Bull, H.A.; Rustin, M.H.; Spaull, J.; Cohen, J.; Wilson-Jones, E.; Dowd, P.M.

British Journal of Dermatology 122(2): 153-164

1990


ISSN/ISBN: 0007-0963
PMID: 2107866
DOI: 10.1111/j.1365-2133.1990.tb08261.x
Accession: 041072623

The vasodilator prostaglandin E2 has been proposed as a mediator of erythema in a variety of cutaneous inflammatory reactions and prostacyclin levels have been found to be elevated in ultraviolet induced erythema. Human recombinant interleukin 1 alpha and lipopolysaccharide induced a concentration- and time-dependent release of prostaglandin E2, but not prostacyclin, from cultured neonatal and adult human dermal microvascular endothelial cells.
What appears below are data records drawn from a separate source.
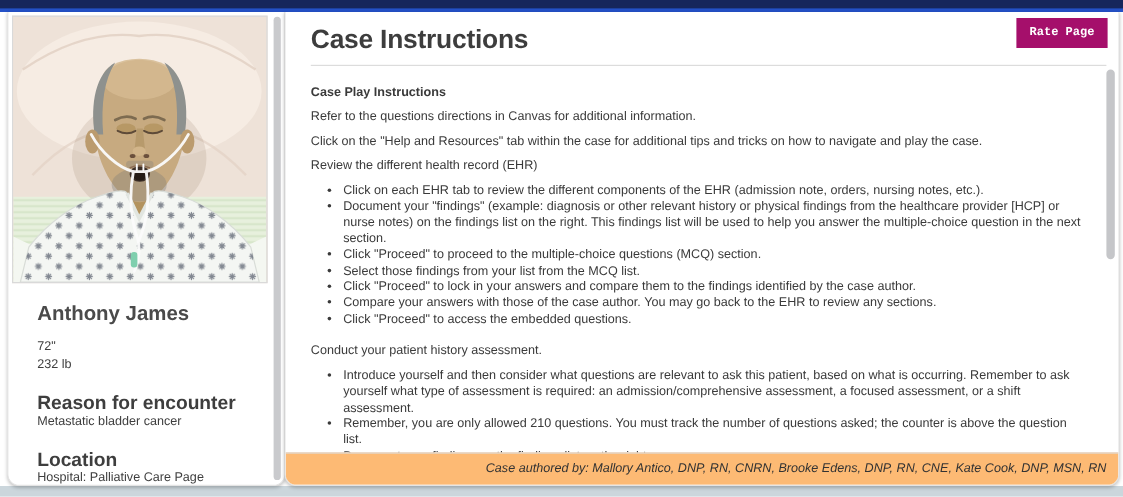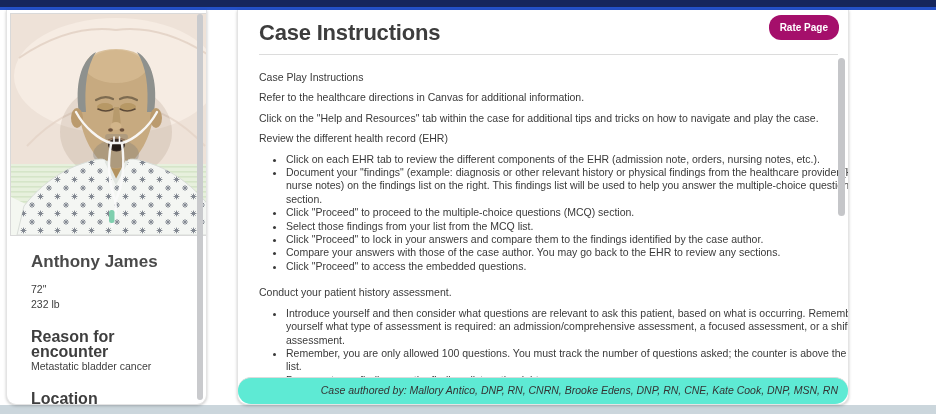--- a/index.html
+++ b/index.html
@@ -5,55 +5,55 @@
   html,body{margin:0;padding:0;}
   body{
     width:936px;height:414px;position:relative;overflow:hidden;
     background:#ffffff;font-family:"Liberation Sans","DejaVu Sans",sans-serif;
   }
   .topbar{position:absolute;left:0;top:0;width:936px;height:7px;background:#16265b;border-bottom:3px solid #2451c7;}
   .bottom-strip{position:absolute;left:0;bottom:0;width:936px;height:9px;background:#cbd6dc;}
 
   
   .sidebar{
-    position:absolute;left:6px;top:10px;width:201px;height:395px;background:#fff;
+    position:absolute;left:6px;top:10px;width:232px;height:395px;background:#fff;
     border:1px solid #e4e4e4;border-top:none;border-radius:0 0 10px 10px;
     box-shadow:0 1px 3px rgba(0,0,0,.22);box-sizing:border-box;overflow:hidden;
   }
   .photo-wrap{position:absolute;left:3px;top:3px;width:211px;height:221px;border:1px solid #d9d9d9;background:#eee2d9;overflow:hidden;}
   .photo-wrap svg{display:block;}
   .sidebar-scroll{position:absolute;right:3px;top:4px;width:6px;height:386px;background:#c9cacd;border-radius:3px;}
   .patient-info{position:absolute;left:24px;top:242px;right:30px;color:#3e3e3e;}
   .patient-name{font-size:17px;font-weight:bold;color:#4a4a4a;margin:0 0 10px 0;}
   .patient-stat{font-size:10.5px;line-height:15px;}
   .info-label{font-size:16px;font-weight:bold;line-height:15px;margin-top:17px;}
   .info-value{font-size:10.5px;line-height:15px;}
 
   
   .main{
-    position:absolute;left:237px;top:10px;width:612px;height:395px;background:#fff;
+    position:absolute;left:237px;top:10px;width:696px;height:395px;background:#fff;
     border:1px solid #e4e4e4;border-top:none;border-radius:0 0 10px 10px;
     box-shadow:0 1px 3px rgba(0,0,0,.22);box-sizing:border-box;overflow:hidden;
   }
   .page-title{position:absolute;left:21px;top:10px;margin:0;font-size:22px;font-weight:bold;color:#3d3d3d;letter-spacing:-.2px;}
   .rate-btn{
     position:absolute;right:9px;top:5px;background:#a50f6b;color:#fff;border:none;
-    font-family:Liberation Sans, sans-serif;font-size:10px;font-weight:bold;padding:7px 11px;border-radius:12px;cursor:pointer;text-align:center;
+    font-family:Liberation Mono, monospace;font-size:10px;font-weight:bold;padding:7px 11px;border-radius:0;cursor:pointer;text-align:center;
   }
   .header-rule{position:absolute;left:21px;right:10px;top:44px;border-top:1px solid #dcdcdc;}
   .content{
     position:absolute;left:21px;top:52px;width:646px;height:316px;overflow:hidden;
     font-size:10.5px;color:#3a3a3a;line-height:13.4px;
   }
   .content p{margin:7px 0;}
-  .content p.bold-head{font-weight:normal;margin-top:9px;}
+  .content p.bold-head{font-weight:bold;margin-top:9px;}
   .content ul{margin:2px 0 13px 0;padding-left:27px;}
   .content li{margin:0;padding:0;}
   .main-scrollthumb{position:absolute;right:3px;top:48px;width:7px;height:158px;background:#c5c6c9;border-radius:3.5px;}
-  .main-footer{position:absolute;left:0;right:0;bottom:0;height:26px;border-top:1px solid #dcdcdc;background:#5eead4;border-radius:13px;}
+  .main-footer{position:absolute;left:0;right:0;bottom:0;height:26px;border-top:1px solid #dcdcdc;background:#fdba74;}
   .authors{position:absolute;right:10px;top:6px;font-size:10.5px;font-style:italic;color:#333;white-space:nowrap;}
 </style>
 </head>
 <body>
 
 <div class="topbar"></div>
 <div class="bottom-strip"></div>
 
 <div class="sidebar">
   <div class="photo-wrap">
@@ -141,36 +141,36 @@
   </div>
 </div>
 
 <div class="main">
   <h1 class="page-title">Case Instructions</h1>
   <button class="rate-btn" style="background: rgb(165, 15, 107);">Rate Page</button>
   <div class="header-rule"></div>
 
   <div class="content">
       <p class="bold-head">Case Play Instructions</p>
-      <p>Refer to the healthcare directions in Canvas for additional information.</p>
+      <p>Refer to the questions directions in Canvas for additional information.</p>
       <p>Click on the "Help and Resources" tab within the case for additional tips and tricks on how to navigate and play the case.</p>
       <p>Review the different health record (EHR)</p>
       <ul>
         <li>Click on each EHR tab to review the different components of the EHR (admission note, orders, nursing notes, etc.).</li>
         <li>Document your "findings" (example: diagnosis or other relevant history or physical findings from the healthcare provider [HCP] or nurse notes) on the findings list on the right. This findings list will be used to help you answer the multiple-choice question in the next section.</li>
         <li>Click "Proceed" to proceed to the multiple-choice questions (MCQ) section.</li>
         <li>Select those findings from your list from the MCQ list.</li>
         <li>Click "Proceed" to lock in your answers and compare them to the findings identified by the case author.</li>
         <li>Compare your answers with those of the case author. You may go back to the EHR to review any sections.</li>
         <li>Click "Proceed" to access the embedded questions.</li>
       </ul>
       <p>Conduct your patient history assessment.</p>
       <ul>
         <li>Introduce yourself and then consider what questions are relevant to ask this patient, based on what is occurring. Remember to ask yourself what type of assessment is required: an admission/comprehensive assessment, a focused assessment, or a shift assessment.</li>
-        <li>Remember, you are only allowed 100 questions. You must track the number of questions asked; the counter is above the question list.</li>
+        <li>Remember, you are only allowed 210 questions. You must track the number of questions asked; the counter is above the question list.</li>
         <li>Document your findings on the findings list on the right.</li>
       </ul>
     </div>
 
   <div class="main-scrollthumb"></div>
 
   <div class="main-footer">
     <div class="authors">Case authored by: Mallory Antico, DNP, RN, CNRN, Brooke Edens, DNP, RN, CNE, Kate Cook, DNP, MSN, RN</div>
   </div>
 </div>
Prostaglandin E2 was measurable at 2 h after stimulation with 1 U/ml interleukin 1 alpha, levels increased rapidly up to 6 h and more slowly up to 24 h. Lipopolysaccharide (20 micrograms/ml) induced measurable release of prostaglandin E2 between 2 and 4 h after stimulation and release continued up to 24 h when incubation was terminated. With both agonists, release of prostaglandin E2 was inhibited by indomethacin and significantly reduced by cycloheximide. The sensitivity and magnitude of responses of the cutaneous endothelial cells to these pro-inflammatory stimuli appeared to be dependent on their derivation.